As mom-in-chief Michelle Obama also subverts a deep, powerful, and old public discourse on black women as bad mothers. Enslaved black women had no control over their own children. Their sons and daughters could be sold away from them without their consent, or brutally disciplined without their protection. So when a black woman claims public ownership of her children she helps rewrite that ugly history.

In the modern era, black mothers have been publicly shamed as crack mothers, welfare queens, and matriarchs. Black single motherhood is blamed for all manner of social ills from crime to drugs to social disorder. And black mothers are often represented in popular culture and the public imagination as domineering household managers whose unfeminine insistence on control both emasculates their potential male partners and destroys their children's future opportunities. These public images of black motherhood encourage the state not to assist black mothers as women doing the best they can in tough circumstances, but instead to blame them as unrelenting cheats who unfairly demand assistance from the system.

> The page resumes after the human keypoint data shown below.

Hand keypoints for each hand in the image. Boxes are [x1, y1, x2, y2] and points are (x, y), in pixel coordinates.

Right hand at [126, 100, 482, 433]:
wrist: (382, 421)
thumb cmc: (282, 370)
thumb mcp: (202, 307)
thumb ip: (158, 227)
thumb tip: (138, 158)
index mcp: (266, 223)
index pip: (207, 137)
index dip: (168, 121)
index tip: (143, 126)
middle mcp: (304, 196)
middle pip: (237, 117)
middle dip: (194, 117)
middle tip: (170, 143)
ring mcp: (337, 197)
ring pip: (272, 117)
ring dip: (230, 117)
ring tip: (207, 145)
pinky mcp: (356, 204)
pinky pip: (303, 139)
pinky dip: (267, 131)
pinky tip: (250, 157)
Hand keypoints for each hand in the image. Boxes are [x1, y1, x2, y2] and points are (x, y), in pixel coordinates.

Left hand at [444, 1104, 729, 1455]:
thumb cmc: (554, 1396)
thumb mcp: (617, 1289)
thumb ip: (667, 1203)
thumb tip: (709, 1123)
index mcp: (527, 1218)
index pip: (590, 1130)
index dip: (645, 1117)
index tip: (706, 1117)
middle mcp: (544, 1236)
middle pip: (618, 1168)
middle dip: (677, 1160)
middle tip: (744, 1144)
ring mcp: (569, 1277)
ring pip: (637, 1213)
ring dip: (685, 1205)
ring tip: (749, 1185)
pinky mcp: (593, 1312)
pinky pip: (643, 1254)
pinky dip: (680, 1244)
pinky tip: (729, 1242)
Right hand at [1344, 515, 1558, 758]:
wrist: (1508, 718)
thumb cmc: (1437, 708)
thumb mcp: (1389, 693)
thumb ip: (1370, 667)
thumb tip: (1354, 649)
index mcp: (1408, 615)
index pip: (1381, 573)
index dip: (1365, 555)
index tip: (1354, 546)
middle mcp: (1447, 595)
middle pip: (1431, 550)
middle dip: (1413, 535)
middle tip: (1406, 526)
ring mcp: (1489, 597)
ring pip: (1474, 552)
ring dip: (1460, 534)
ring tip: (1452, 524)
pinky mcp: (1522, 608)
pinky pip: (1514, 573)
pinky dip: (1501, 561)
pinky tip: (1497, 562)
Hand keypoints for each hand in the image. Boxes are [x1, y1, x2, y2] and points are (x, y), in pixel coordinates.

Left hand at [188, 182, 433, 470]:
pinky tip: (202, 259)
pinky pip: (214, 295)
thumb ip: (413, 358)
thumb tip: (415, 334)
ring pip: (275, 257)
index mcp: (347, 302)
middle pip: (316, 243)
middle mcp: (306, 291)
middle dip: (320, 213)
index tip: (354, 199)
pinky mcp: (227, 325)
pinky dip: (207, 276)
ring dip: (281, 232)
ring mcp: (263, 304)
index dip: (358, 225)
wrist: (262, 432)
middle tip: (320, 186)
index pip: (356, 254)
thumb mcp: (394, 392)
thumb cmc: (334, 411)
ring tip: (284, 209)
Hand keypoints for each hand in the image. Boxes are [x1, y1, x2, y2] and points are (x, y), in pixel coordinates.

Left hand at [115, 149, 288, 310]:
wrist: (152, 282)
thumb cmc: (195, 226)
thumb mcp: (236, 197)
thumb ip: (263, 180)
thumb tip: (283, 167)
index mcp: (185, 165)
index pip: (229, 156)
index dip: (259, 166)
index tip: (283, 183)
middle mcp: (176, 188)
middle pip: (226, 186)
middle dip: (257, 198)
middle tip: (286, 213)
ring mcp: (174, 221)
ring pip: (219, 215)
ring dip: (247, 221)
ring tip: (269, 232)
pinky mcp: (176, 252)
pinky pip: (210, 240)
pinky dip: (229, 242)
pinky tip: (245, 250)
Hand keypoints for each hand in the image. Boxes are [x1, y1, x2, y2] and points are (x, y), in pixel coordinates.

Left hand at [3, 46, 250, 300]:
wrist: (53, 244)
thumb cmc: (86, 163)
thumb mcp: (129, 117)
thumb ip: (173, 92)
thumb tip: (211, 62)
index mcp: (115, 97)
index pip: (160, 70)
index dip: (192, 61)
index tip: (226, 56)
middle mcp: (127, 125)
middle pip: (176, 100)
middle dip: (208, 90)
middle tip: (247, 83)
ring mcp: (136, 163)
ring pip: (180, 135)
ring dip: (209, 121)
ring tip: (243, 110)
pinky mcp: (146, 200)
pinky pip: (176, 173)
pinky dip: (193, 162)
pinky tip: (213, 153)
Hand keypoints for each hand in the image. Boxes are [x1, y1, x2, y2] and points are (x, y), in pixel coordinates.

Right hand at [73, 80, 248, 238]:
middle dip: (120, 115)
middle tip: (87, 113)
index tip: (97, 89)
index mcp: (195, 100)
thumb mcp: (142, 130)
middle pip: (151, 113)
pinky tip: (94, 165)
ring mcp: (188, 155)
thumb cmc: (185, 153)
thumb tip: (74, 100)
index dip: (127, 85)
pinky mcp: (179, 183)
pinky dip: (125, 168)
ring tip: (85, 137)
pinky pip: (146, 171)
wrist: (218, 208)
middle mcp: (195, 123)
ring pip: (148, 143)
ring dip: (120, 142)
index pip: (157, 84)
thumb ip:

Michelle Obama is an important corrective to this distorted view of black motherhood. She and her own mother, Grandma Robinson, are kind, devoted, loving, and firm black mothers who challenge the negative images that dominate the public discourse on black motherhood.

There is a potential danger here. Michelle Obama's public persona of traditionalism could be used as a discursive weapon against women who do not conform to this domestic ideal. The majority of black mothers are working women who struggle to raise their children without husbands and often without adequate financial support from partners or the state. It would be easy to use the Obamas to reassert that black women's salvation can be found in submission to patriarchy. This is a narrative that could undercut support for public policies focused on creation of a just and equal political and economic structure, by focusing us instead on"marriage" and "family values" as solutions to structural barriers facing black communities.

But these conservative discourses have never needed any particular excuse to exist. They have been the dominant frame for discussions of racial inequality for nearly 40 years, long before Michelle Obama began to rewrite the script on black motherhood.

Therefore, despite that rhetorical dangers, I must admit to reveling in Michelle Obama as mom-in-chief. I am a divorced, single mother who adores my work, but I am moved to see a black woman in a loving, egalitarian marriage who finds herself enjoying the privilege of focusing on her children and serving her country. There is something powerful, subversive, and new in Michelle Obama's traditionalism.

On this Mother's Day I will celebrate my sisters, my aunts, my mother, and my friends who are mothers. Some of these women are white and some are black. Each woman was shaped by the powerful social, political, and economic forces that framed her life and her choices as a parent. I celebrate the creative ways they responded to those challenges and how their choices made possible the world I now encounter as a woman and mother. This year I will also celebrate Michelle Obama and the new world of possibilities that she creates by her dignified embrace of her role as "mom-in-chief."